As they follow up their toast by sipping coffee, Olivia surprises herself by saying, "Peter just went to get bagels. Have you had brunch?"

"I wouldn't want to intrude," Astrid demurs, but Olivia shakes her head.

"You're really not. Peter was going to get a dozen. As long as you don't mind the mess."

"Want some help unpacking?" Astrid suggests, her face lighting up. "I actually really enjoy unpacking boxes."

"That's sarcasm, right?" Olivia feels silly for asking, but she honestly isn't sure.

"No, I really like doing it," Astrid protests. "It's satisfying. Chaos into order. It's like gardening."

"Gardening," Olivia repeats.

"You know, put things in the ground and help them grow," Astrid says. Her voice deadly serious but her eyes are twinkling. No wonder she and Walter work so well together, Olivia thinks.

"Yeah, I think I've heard of that," Olivia says, deadpan, and they both crack up.

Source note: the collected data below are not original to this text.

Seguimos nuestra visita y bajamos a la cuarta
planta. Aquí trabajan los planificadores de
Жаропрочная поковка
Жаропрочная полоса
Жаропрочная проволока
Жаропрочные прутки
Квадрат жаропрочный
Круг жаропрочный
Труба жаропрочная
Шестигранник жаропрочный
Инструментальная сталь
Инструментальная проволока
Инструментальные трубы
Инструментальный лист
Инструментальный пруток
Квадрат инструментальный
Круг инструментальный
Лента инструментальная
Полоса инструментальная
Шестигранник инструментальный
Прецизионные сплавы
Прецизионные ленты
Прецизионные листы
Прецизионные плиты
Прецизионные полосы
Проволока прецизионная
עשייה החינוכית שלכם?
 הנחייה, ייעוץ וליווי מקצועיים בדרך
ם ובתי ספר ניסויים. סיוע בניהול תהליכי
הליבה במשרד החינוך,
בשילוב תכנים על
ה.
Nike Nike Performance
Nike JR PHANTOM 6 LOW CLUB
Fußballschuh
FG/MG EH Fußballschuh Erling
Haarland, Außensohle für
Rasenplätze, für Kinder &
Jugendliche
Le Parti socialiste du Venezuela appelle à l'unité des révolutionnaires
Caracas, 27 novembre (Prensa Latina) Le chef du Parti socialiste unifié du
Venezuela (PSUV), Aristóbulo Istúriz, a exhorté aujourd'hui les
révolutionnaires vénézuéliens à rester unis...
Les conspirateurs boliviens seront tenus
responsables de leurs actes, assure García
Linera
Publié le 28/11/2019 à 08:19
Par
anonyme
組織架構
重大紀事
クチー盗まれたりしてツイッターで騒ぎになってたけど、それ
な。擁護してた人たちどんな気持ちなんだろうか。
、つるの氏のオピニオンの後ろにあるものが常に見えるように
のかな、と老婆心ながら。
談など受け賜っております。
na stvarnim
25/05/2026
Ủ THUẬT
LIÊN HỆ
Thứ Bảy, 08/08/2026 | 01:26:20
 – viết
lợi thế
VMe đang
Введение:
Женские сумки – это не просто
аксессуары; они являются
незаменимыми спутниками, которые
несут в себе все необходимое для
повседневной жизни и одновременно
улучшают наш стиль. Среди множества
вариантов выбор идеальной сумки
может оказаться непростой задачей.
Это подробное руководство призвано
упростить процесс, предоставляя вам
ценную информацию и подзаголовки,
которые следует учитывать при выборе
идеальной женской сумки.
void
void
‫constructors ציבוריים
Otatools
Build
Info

When Peter gets home from Kupel's with bagels and cream cheese, he finds them shelving books. The baby clothes are draped across the box they're using for a coffeetable. He puts down the bagels, picks up one tiny shirt for an instant, and then gives Astrid a rib-cracking hug.

"Oof!" Astrid says, and he lets go, but the happiness on his face fills Olivia with comfort and fondness and anticipation. Whatever fears still plague her, the obvious joy he takes in her and in the prospect of their child is steadying.

She clears her throat. "I made coffee," she offers.

"Woman after my own heart," Peter says fervently, pressing a quick kiss to her forehead before heading into the kitchen for a cup.

"Let's eat," he calls. Olivia picks up the bagels, Astrid the bag of cream cheese and napkins, and they walk together into the kitchen, into whatever comes next.